Problem to work on —
From the forum post on shared memory load transactions below, copy the passage from "Shared memory has" to "in Figure 18." word for word.

[Document excerpt Boundary: Start]

Understanding “shared_ld_transactions” in context of vector loads


We are trying to understand meaning of “shared_ld_transaction” nvprof event in context of vector shared memory loads on sm_60.

Looking at https://docs.nvidia.com/cuda/cuda-c-programming-guide/index.html#shared-memory-6-x which points to https://docs.nvidia.com/cuda/cuda-c-programming-guide/index.html#shared-memory-5-x,

Shared memory has 32 banks that are organized such that successive 32-bit words map to successive banks. Each bank has a bandwidth of 32 bits per clock cycle.

We have a kernel which is does following access:

reinterpret_cast<float2*>(reg)[0] = reinterpret_cast<float2*>(sbuf)[threadIdx.x%Input_Side_Width];

Consider Input_Side_Width is 4:

The total amount of unique data accessed by warp from shared memory is: 4 (distinct threads) * 2 (float 2) * 4 (sizeof(float)) = 32 bytes.

  1. The access pattern confirms to the broadcast mechanism in Figure 18.
  2. $ nvprof --query-events says:

    shared_ld_transactions: Number of transactions for shared load accesses. Maximum transaction size in maxwell is 128 bytes, any warp accessing more that 128 bytes will cause multiple transactions for a shared load instruction. This also includes extra transactions caused by shared bank conflicts.

Request size in above access is clearly less than 128 bytes (32 bytes), furthermore nvprof event “shared_ld_bank_conflict” is 0 in this case.

According to 1 and 2, we would expect single transaction to satisfy the request, but profiler shows two transactions.
We are not able to figure out what we are missing.
Thanking you,

[Document excerpt Boundary: End]
[Extracted entries Boundary: Start]

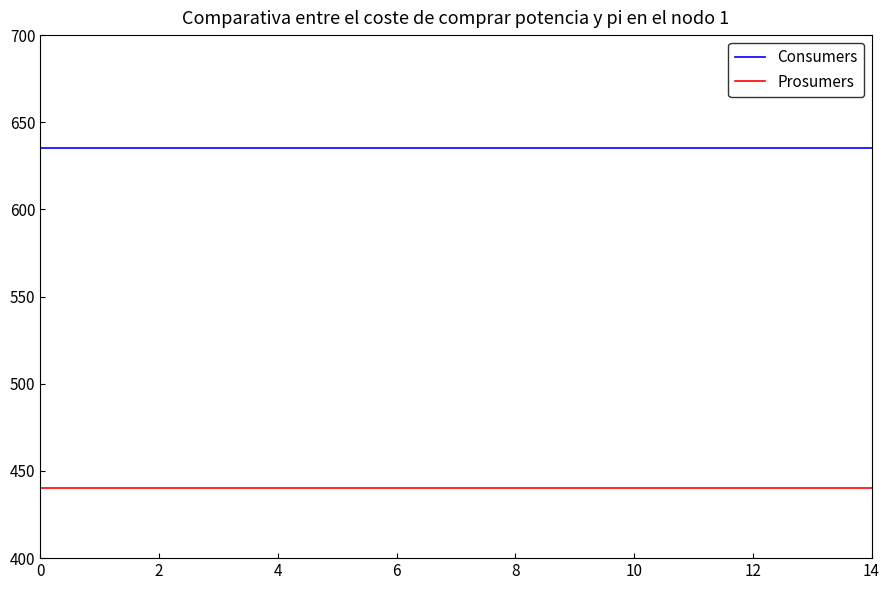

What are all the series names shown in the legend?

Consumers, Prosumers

[Extracted entries Boundary: End]
[Extracted entries Boundary: Start]

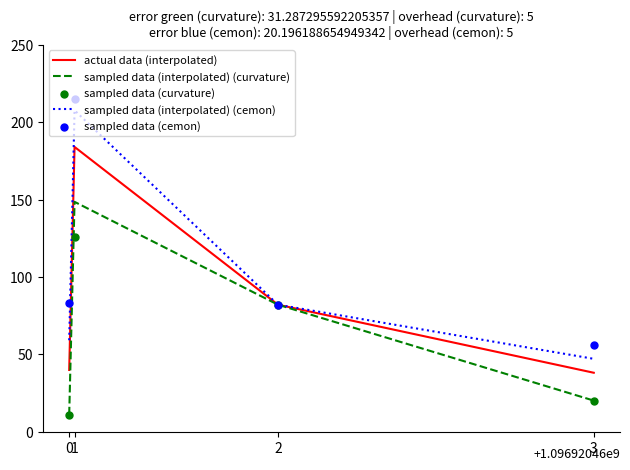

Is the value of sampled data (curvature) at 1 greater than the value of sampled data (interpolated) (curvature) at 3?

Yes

[Extracted entries Boundary: End]

Reply to the exercise —
Shared memory has 32 banks that are organized such that successive 32-bit words map to successive banks. Each bank has a bandwidth of 32 bits per clock cycle.

We have a kernel which is does following access:

reinterpret_cast<float2*>(reg)[0] = reinterpret_cast<float2*>(sbuf)[threadIdx.x%Input_Side_Width];

Consider Input_Side_Width is 4:

The total amount of unique data accessed by warp from shared memory is: 4 (distinct threads) * 2 (float 2) * 4 (sizeof(float)) = 32 bytes.

  1. The access pattern confirms to the broadcast mechanism in Figure 18.